NREL’s history of fickle funding
Anne B. Butterfield, April 12, 2009 (Daily Camera)
Announcing $1.2 billion of stimulus funding last month, Energy Secretary Dr. Steven Chu said that leadership in science is “vital to America’s prosperity, energy security, and global competitiveness.”
Dr. Chu’s aims are timely and focused, but let’s pause to look at some details because when we run billions through an out-sized federal bureaucracy, such as the Department of Energy, there is always a chance for error.
And we have little room for error in light of our nation’s dire situation. Late last year the International Energy Administration announced that they project an annual nine-percent decline in output from existing oil fields — that could be offset only a bit by hundreds of billions of sustained, annual investment in drilling capacity.
The oil gods are throwing us off a cliff.
And the coal gods are next in line. Reports by the United States Geological Survey and other agencies show us that our nation’s supply of cheap coal may last us as little as another twenty years. So coal is unlikely to help much as we electrify our transportation sector.
We are in a perfect crisis where hard choices must be made. We should start to divest from coal and oil, dead ends that they are, and run hard to non-food biofuels, advanced batteries, coal plants converted to burn beetle-kill biomass, and hundreds of gigawatts of wind and solar. And Lookie here –they’re all championed for large scale application by the researchers at NREL who helped bring the cost of wind energy down to being competitive with coal at 4-7 cents per kilowatt hour.
Does Dr. Chu’s disbursement through his Office of Science lend strength to NREL? Well, the publicity on DOE’s stimulus funds for science makes much to-do about solar and biofuels and other energy modes — Check.
Wind — No mention.
Houston, we may have a problem.
Or we can hope that Dr.

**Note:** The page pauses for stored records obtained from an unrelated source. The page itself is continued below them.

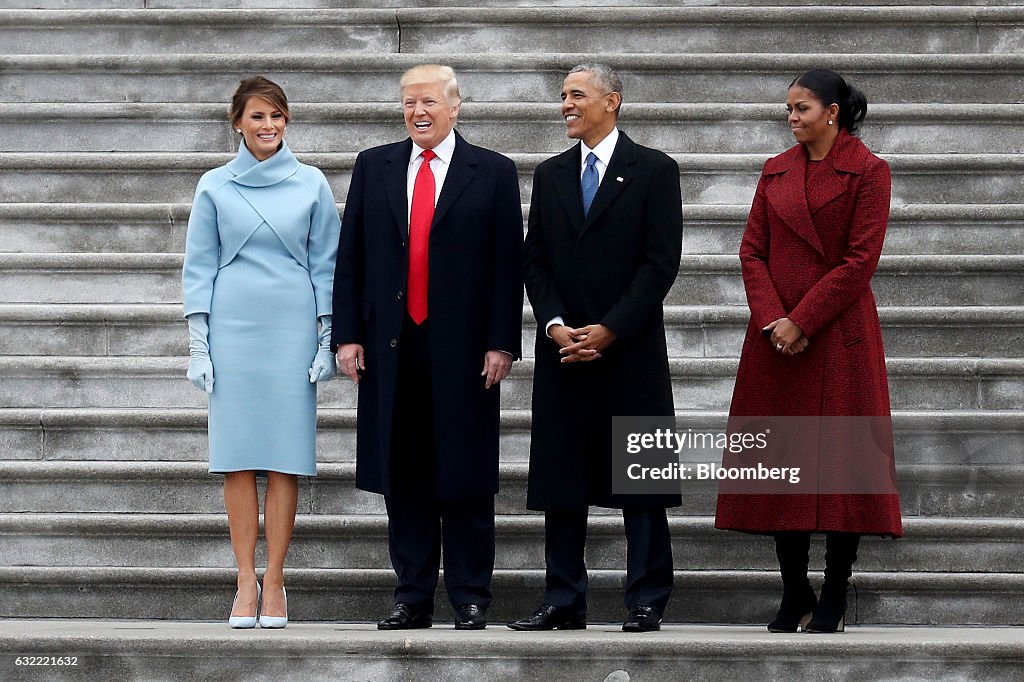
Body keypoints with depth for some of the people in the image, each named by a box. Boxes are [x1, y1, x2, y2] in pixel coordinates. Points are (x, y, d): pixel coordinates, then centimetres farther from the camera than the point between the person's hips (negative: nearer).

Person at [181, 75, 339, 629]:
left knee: (285, 458, -2)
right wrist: (198, 344, 0)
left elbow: (325, 264, 7)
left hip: (292, 329, 0)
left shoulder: (310, 184, 6)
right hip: (232, 328, 0)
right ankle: (246, 581, 3)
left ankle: (274, 582, 2)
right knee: (238, 457, -1)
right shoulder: (215, 186, 6)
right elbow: (199, 267, 7)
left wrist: (327, 339, 1)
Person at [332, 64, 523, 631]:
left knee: (466, 477, 2)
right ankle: (413, 597, 12)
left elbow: (508, 263, -1)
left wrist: (502, 343, -7)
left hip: (462, 349, -2)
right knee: (402, 476, 6)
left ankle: (471, 597, 9)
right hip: (391, 349, 3)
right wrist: (347, 334, 1)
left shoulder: (493, 173, 3)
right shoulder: (373, 167, 10)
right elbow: (349, 257, 9)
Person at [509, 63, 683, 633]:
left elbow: (662, 262, -7)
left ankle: (646, 602, 4)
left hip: (631, 350, -4)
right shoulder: (550, 176, 13)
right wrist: (555, 325, -6)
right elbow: (535, 260, 10)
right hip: (563, 349, 4)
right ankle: (564, 602, 10)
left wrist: (610, 329, -13)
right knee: (562, 479, 5)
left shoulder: (654, 171, -1)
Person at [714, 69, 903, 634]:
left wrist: (801, 322, -13)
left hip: (838, 333, -4)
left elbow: (860, 260, -9)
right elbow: (752, 250, 7)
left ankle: (834, 599, 6)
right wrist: (771, 320, -8)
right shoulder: (776, 172, 12)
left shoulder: (867, 172, -3)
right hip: (775, 336, 4)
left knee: (842, 459, -2)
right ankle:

Chu’s other $1.2 billion disbursement, through his Office of Energy Efficiency and Renewable Energy, will make fine choices. But we can’t know; over two months after the stimulus bill was signed, this allotment remains undesignated.
We have an interest in sound funding and more jobs coming here to Colorado where our renewable energy policy leads the nation, brings new industry, and where NREL has made breakthrough energy solutions for 32 years. It has done this in spite of funding that has swung from boom to bust with the shifting winds of politics, energy crises and the parasitic power of earmarks.
The New York Times has often noted how NREL’s budgets have been hammered. Former Camera reporter Todd Neff investigated two years ago how NREL’s National Wind Technology Center has struggled with flat funding and outgrown facilities for years. Fortunately the wind site will soon receive two utility-scale turbines (1.5 and 2.3 megawatts) for installation and study, but this investment is in no way proportional to the challenge of a National Renewable Portfolio Standard or reaching 20 percent wind by 2030.
Today’s wind power is many ways mature, but new efficiencies need to be reached. It would be impossible for our nation to embark on ambitious installation plans without wind’s A-team being tooled up, staffed up and ready to test the new blades, gear boxes, and drive trains that will be needed by a nation crazed to back off of coal and oil.
Happily NREL’s main campus, where solar and bio energy are advanced with award-winning and record breaking results, has enjoyed new buildings and 400 new hires. “The main campus had been neglected for most of three years,” explained Bob Noun, NREL’s Director of External Relations. On the recent infusion of support, he added, “We’ve seen this before.”
“At the dawn of the renewable energy age we have here in Colorado the world leaders of the past 30 years,” says Noun, explaining the need for budgets that are much more stout and steady if the nation is to hope for transformative energy products and global competitiveness.
Tiny Denmark is the model to follow. Due to the ¤’70’s oil crisis and in contrition for their heavy coal emissions, Denmark committed strong public support to its fledgling wind power industry and now commands 38 percent of the world market. In the same period, our “strong on defense” president Ronald Reagan cut in half our renewable energy research and abetted wasteful use of energy; this has proven to be a betrayal of our national defense and global competitiveness. Now, finally, let’s get this right.
(Anne B. Butterfield is married to the Chief Engineer of NREL’s wind center.)